I've noticed this tendency in people for years. And so has Dustin Wax, who is someone I don't even know. Check out this brief statement he posted on a website I stumbled across: "A surprisingly large number of people do not know how to take a compliment."
Since I've become a pastor in 1996, I've witnessed this in numerous churches I've served or visited. When people get complimented for singing a song, preaching a message, overseeing a project, leading a ministry, or doing something really well, they just don't know what to do in response.
Often times I hear folks say, "Don't thank me. It was a team effort." A handful of times people have said, "Don't thank me because then God won't give me my reward in Heaven." Sometimes folks will say, "I didn't do it for thanks, so you don't have to say that." Once I saw a singer in a church service almost chastise a congregation for clapping after a song. He said, "No! Don't you clap for me. Give God the glory."
Some people mishandle compliments because they wrestle with a low self esteem or various insecurities. Other people do this because they're theologically confused. And a few people fail to receive compliments well because they're unsure of whether or not people are sincere in praising their efforts.
If you're someone who does this, please hear me out. I'm not picking on you. I'm not down on you. I just want to help you understand a very important truth: It's ok for people to compliment you, and it's ok for you to receive it with a grateful heart.
Paul opened up the book of Ephesians in the sixteenth verse of the first chapter by telling his audience, "I have not stopped giving thanks for you." He's paying them a compliment. The missionary is acknowledging something good about them and is expressing gratitude for the church of Ephesus. You see what's going on here? God told Paul to compliment fellow believers! God is behind the words of affirmation. I sure hope the Ephesians didn't write Paul back with the words, "No! Please don't thank us." Ha!
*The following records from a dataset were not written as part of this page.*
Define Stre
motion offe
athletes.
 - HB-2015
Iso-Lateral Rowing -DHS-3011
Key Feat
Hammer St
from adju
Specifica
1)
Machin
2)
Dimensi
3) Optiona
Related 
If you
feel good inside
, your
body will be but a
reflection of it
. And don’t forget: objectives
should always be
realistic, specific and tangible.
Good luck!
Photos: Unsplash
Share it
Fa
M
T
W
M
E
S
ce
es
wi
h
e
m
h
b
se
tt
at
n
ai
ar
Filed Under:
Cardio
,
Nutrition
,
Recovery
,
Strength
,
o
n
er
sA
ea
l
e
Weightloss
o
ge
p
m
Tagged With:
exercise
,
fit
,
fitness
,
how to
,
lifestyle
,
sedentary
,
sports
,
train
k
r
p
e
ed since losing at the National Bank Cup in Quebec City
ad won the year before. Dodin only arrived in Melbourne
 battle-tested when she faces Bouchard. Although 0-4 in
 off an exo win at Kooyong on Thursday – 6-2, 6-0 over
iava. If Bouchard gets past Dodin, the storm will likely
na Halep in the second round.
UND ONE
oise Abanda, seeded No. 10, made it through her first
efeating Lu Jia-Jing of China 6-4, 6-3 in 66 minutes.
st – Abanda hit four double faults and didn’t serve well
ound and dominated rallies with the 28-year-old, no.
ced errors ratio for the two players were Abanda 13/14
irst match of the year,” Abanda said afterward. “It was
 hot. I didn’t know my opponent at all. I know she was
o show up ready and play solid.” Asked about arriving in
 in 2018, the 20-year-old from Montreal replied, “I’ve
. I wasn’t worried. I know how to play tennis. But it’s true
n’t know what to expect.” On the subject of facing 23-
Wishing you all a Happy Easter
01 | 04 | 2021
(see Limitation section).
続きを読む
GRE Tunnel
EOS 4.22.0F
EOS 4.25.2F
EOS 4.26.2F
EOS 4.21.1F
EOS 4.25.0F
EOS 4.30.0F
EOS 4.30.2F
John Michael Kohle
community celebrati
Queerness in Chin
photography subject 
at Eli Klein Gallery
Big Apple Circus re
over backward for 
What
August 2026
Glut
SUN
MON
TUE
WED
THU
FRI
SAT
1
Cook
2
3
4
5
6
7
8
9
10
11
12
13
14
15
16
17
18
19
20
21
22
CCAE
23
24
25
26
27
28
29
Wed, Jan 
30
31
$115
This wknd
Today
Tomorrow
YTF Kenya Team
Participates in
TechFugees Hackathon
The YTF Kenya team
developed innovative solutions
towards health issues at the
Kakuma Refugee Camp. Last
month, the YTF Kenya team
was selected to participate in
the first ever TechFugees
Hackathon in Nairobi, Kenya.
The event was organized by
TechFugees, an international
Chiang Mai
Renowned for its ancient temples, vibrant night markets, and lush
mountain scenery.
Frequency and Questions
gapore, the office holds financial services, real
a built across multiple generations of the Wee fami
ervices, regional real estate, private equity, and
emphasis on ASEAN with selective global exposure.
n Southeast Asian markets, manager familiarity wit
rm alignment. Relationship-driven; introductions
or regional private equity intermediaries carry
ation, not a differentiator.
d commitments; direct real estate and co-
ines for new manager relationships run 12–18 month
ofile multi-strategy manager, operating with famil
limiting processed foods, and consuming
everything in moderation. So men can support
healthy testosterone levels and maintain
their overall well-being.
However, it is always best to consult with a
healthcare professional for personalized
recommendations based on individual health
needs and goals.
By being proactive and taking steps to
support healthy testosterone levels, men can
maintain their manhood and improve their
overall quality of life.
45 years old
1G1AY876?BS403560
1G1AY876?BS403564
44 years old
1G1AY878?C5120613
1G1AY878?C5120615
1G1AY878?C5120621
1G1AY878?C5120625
No, I've got a pretty good feeling they accepted his words and were just thankful for the meaningful message.
When someone gives you a compliment, it may be that God is blessing you through their affirming words. Possibly He's whispering words of comfort and approval into your heart at that moment. After all, everyone from time to time benefits from being told they're making a difference.
If you are a person who constantly shoots down compliments that come your way, you need to be careful. Your response, though well intentioned, can actually be a turn off to the person who is trying to bless you. It can come across as ungrateful, rude, or self-righteous. Think about it this way: If you gave someone a gift and they quickly said, "No, don't give me this", you'd be offended or confused, wouldn't you? Well it's the same way when someone is pointing out something good that you did. They're extending you a gift and you're saying "No, don't give me this." It's possible you're confusing or offending the person who is simply trying to be good to you and encourage you.
Folks, it's important to be humble. And certainly we do want God to get the glory and praise in our lives. But with that being said, it's still completely acceptable for people to tell you that you did a good job with something. And it's equally appropriate for you to take their words to heart and simply say, "Hey thanks for your kind words. I really appreciate it."
In Matthew 25:23, we are introduced to the idea of God giving a compliment to one of His people. "Well done, good and faithful servant", He says. God deems it appropriate and right to affirm this man. When those words are uttered, I think two things. First, I'm sure the servant is thankful and wouldn't dream of telling God, "No, don't thank me." Second, I'm reminded that the offering of appropriate, well-deserved, compliments is acceptable in God's eyes, and should be in our eyes as well.
Work on this, ok? Learn to take a compliment. Accept it as a gift that is intended to make your day a little brighter and your life a little better. Ultimately, know that it's ok to kindly say, "Thank you" in response to the one who gave you a word of praise. See it for what it is: A special, blessed moment for you to cherish and enjoy.